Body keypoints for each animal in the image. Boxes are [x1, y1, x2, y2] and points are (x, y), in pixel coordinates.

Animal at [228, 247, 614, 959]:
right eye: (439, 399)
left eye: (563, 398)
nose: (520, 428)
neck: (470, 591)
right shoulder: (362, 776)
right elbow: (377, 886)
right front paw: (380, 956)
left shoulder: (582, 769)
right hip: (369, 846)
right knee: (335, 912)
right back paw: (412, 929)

* * *

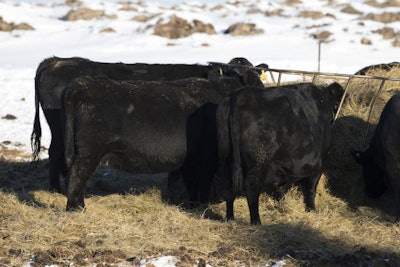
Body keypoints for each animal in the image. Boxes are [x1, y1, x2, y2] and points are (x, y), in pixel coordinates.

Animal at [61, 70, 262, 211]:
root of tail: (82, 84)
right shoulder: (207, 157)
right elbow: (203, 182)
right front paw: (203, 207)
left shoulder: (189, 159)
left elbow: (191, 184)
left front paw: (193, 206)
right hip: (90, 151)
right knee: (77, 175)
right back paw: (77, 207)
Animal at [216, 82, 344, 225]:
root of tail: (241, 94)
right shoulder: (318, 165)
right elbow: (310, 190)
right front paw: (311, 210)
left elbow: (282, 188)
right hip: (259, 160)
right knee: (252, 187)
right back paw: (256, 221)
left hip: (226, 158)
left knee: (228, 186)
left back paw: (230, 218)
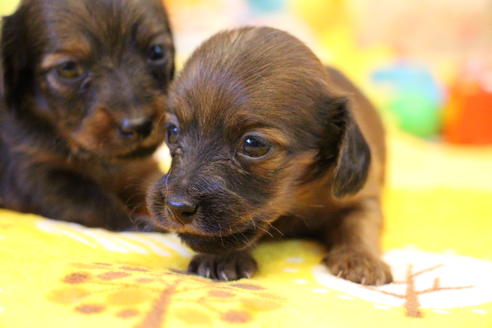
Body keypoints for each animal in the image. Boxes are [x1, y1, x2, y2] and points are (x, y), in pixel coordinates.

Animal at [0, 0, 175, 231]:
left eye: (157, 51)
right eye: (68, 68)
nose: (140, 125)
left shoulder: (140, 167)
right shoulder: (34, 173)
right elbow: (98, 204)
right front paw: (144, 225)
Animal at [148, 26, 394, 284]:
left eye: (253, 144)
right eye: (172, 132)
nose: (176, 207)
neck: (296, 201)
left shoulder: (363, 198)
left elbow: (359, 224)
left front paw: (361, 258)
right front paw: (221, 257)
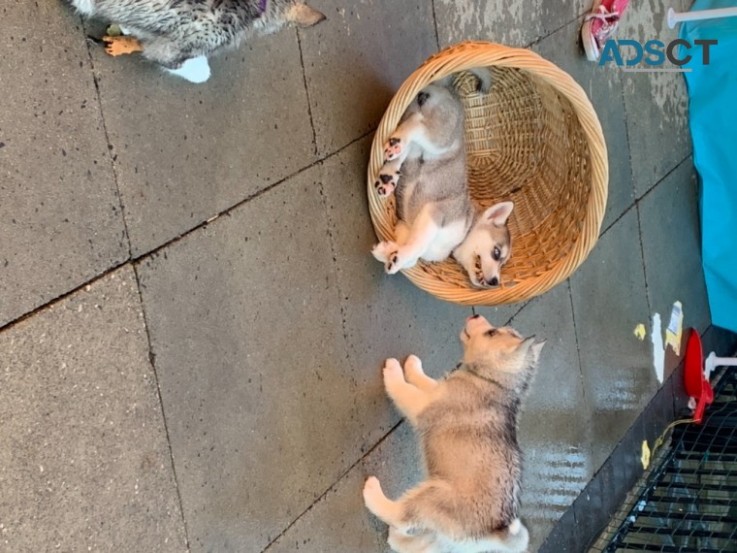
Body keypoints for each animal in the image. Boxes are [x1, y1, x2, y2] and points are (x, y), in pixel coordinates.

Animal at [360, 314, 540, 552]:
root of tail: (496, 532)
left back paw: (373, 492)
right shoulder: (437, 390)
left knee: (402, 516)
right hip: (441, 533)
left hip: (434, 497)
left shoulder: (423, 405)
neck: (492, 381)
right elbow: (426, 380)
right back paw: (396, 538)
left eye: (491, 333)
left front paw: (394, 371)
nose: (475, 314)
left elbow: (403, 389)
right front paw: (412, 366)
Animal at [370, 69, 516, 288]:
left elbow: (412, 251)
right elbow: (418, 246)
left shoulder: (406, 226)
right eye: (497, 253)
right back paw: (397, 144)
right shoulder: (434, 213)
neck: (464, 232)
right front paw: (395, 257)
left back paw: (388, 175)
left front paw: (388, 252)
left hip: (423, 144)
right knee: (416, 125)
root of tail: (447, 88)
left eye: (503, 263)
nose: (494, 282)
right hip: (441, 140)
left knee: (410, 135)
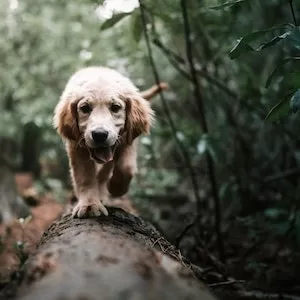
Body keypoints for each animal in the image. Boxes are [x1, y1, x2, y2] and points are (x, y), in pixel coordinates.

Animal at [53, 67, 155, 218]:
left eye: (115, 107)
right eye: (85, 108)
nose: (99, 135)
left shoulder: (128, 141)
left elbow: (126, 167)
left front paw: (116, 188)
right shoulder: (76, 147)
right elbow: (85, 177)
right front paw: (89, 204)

--

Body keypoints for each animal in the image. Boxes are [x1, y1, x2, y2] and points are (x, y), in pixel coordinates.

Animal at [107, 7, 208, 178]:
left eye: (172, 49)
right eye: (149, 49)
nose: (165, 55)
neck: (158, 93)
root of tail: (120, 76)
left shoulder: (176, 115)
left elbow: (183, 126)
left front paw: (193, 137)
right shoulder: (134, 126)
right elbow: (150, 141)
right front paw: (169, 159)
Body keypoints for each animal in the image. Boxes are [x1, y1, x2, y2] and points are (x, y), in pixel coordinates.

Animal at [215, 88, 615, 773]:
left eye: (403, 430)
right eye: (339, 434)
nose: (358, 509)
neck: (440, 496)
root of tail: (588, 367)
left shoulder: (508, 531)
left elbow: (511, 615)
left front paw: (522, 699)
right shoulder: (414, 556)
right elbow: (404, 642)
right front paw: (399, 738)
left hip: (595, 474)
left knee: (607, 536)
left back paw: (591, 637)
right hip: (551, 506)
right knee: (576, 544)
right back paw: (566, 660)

Directions for this task: Take the records above and return, word for word, only the lines that fall from the line with "left shoulder: (582, 769)" to the line with "right back paw: (412, 929)", both of them included.

Your solution:
left shoulder: (582, 769)
right hip: (369, 846)
right knee: (335, 912)
right back paw: (412, 929)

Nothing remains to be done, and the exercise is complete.